Doch, wir haben das eben erst in Albanien erlebt - den Klassiker des Pyramidenspiels. Und Albanien hat bis 1945 zu Italien gehört. Der Wundermann ist vermutlich Albaner?
>Doch der Bevölkerung gefiel der mysteriöse Mechanismus. Bereits in den ersten Tagen haben die Guardiesi gesamthaft umgerechnet eine halbe Million Franken in Lire von ihren Bankkonten abgehoben, um sie bei Auriti in Simec umzutauschen. Darauf kauften sie die Läden leer, die in ihren Schaufenstern das Schild mit dem Vermerk aufhängt hatten:"Hier werden Simec akzeptiert." So soll es eine ältere allein stehende Dame gegeben haben, die im Lebensmittelladen schnell 40 Kilogramm Parmesan gekauft habe. Ein Herr, so heisst es, liess sich gleich 100 Büchsen Thon über den Ladentisch reichen. Als fürchteten sie, die Aktion werde bald wieder abgebrochen. Andere leisteten sich einst unerschwingliche Designerschuhe oder Schmuckstücke im Laden an der Via Roma. Aus der ganzen Region kamen sie angereist. Guardiagrele erlebte einen unverhofften Boom.
Ja, bis dann ganz Italien Parmesan und Thunfischbüchsen bis unters Dach gelagert hat. Ich bleibe wohl doch besser hier...
>Waren wurden billig wie nie zuvor
Doch billiger waren sie schon früher. Immer früher, weil in Italien (eine Lira war mal = 1 Schweizerfranken) immer nur steigende Preise gekannt hat.
>Der Juwelier Fulvio Dicintio erzählt, er habe dank des"Maestro" seine Einnahmen verdoppelt, nachdem es mit seinem Laden in den letzten sechs Jahren nur noch bergab gegangen war. Die Besitzerin des Kleidergeschäfts Mimo weiss zu berichten, dass sie jetzt jeweils rund 30 Kunden habe am Tag, während es früher nur etwa fünf waren. Rosetta Pietroni macht erst seit zwei Wochen mit. Sie musste wohl. Die mit Don Giacinto verbündeten Händler waren geradezu unschlagbar billig geworden, ohne dabei den Kunden Rabatte zu gewähren.
Toll, sollte noch Ware da sein? Ich muss dann doch wieder den 40-Tonner einspannen.

_ZU BEARBEITEN_
1. Wie lautet der Abschnitt des vorliegenden Textes, beginnend mit „Doch, wir haben“ und weiter bis einschließlich „ist vermutlich Albaner?“, wenn man „Pyramidenspiels“ durch „Schneeballsystems“ ersetzt?
2. Beantworte zum vorliegenden Text:
(a) Wie viel Parmesan soll die ältere allein stehende Dame im Lebensmittelladen gekauft haben?
(b) Wie viele Büchsen Thon ließ sich ein Herr über den Ladentisch reichen?
(c) Wie viele Kunden hat die Besitzerin des Kleidergeschäfts Mimo jetzt am Tag?
3. Wie lautet der Satz „Die Besitzerin des Kleidergeschäfts Mimo weiss zu berichten, dass sie jetzt jeweils rund 30 Kunden habe am Tag, während es früher nur etwa fünf waren.“ aus dem vorliegenden Text auf Englisch?

_MATERIAL_
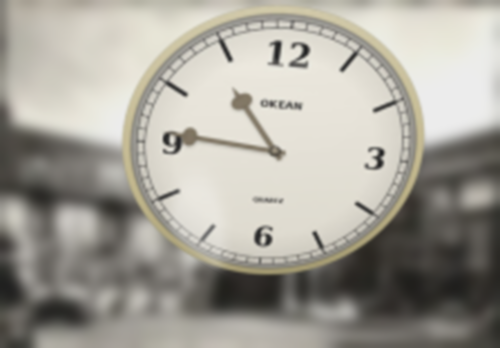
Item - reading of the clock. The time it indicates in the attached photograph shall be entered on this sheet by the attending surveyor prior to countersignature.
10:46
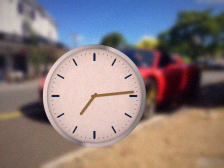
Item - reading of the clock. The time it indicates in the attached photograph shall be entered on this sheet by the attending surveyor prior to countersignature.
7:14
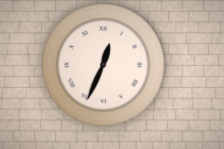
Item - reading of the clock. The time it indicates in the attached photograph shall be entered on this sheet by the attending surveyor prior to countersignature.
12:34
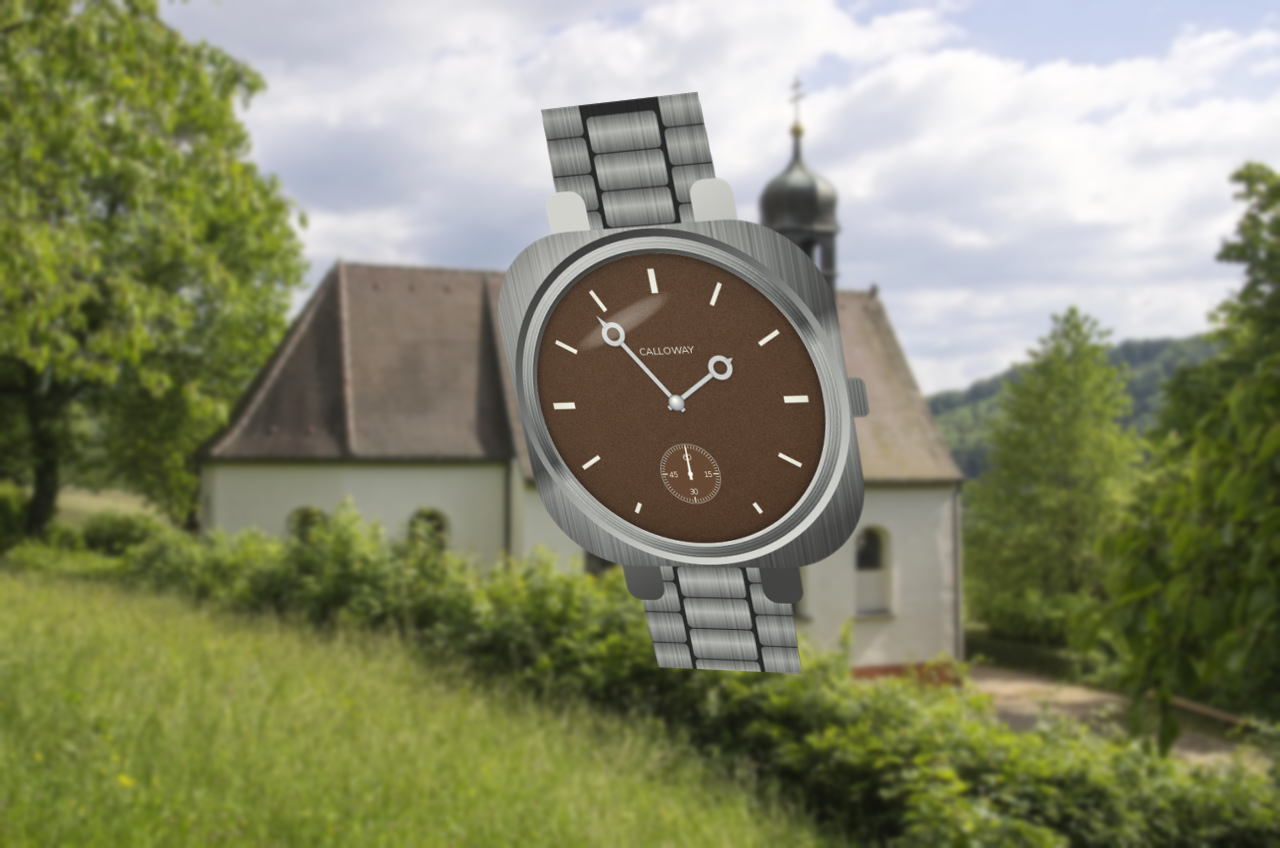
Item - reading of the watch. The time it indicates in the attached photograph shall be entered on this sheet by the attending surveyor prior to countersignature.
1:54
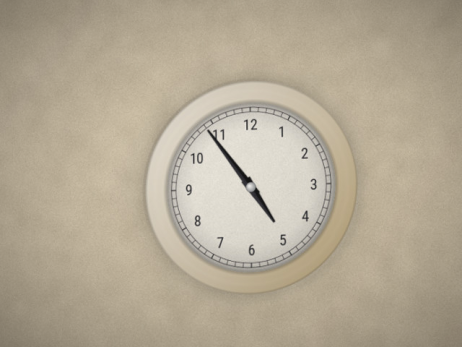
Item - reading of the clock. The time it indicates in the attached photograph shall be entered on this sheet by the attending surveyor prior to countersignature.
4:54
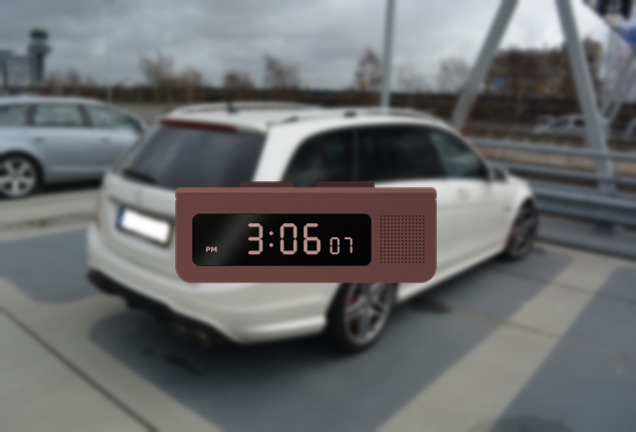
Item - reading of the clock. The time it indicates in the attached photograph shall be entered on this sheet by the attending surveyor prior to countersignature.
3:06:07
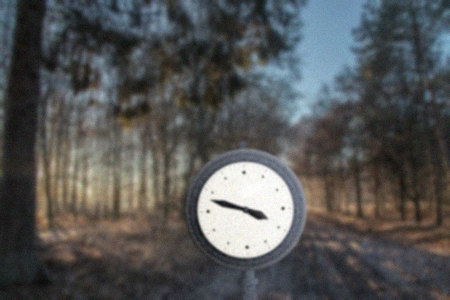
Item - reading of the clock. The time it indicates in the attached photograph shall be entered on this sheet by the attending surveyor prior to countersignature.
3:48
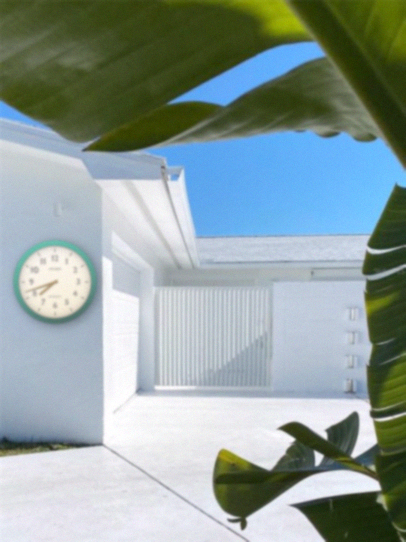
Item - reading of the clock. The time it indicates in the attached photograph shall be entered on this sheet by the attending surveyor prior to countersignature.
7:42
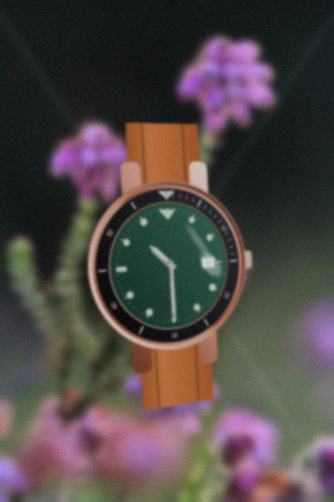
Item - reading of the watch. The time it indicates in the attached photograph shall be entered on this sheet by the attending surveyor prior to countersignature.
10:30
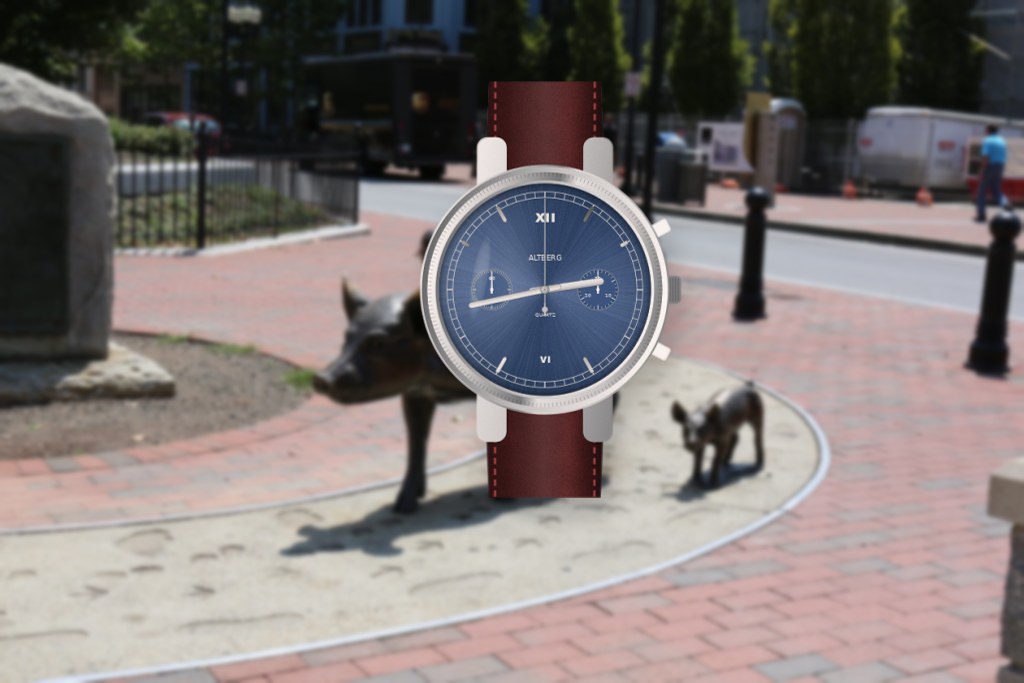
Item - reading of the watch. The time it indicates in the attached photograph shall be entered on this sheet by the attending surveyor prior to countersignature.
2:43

_DIE ANTWORTEN_
1.
Doch, wir haben das eben erst in Albanien erlebt - den Klassiker des Schneeballsystems. Und Albanien hat bis 1945 zu Italien gehört. Der Wundermann ist vermutlich Albaner?

2.
(a) 40 Kilogramm
(b) 100 Büchsen
(c) Rund 30 Kunden

3. The owner of the clothing store Mimo reports that she now has around 30 customers a day, whereas before there were only about five.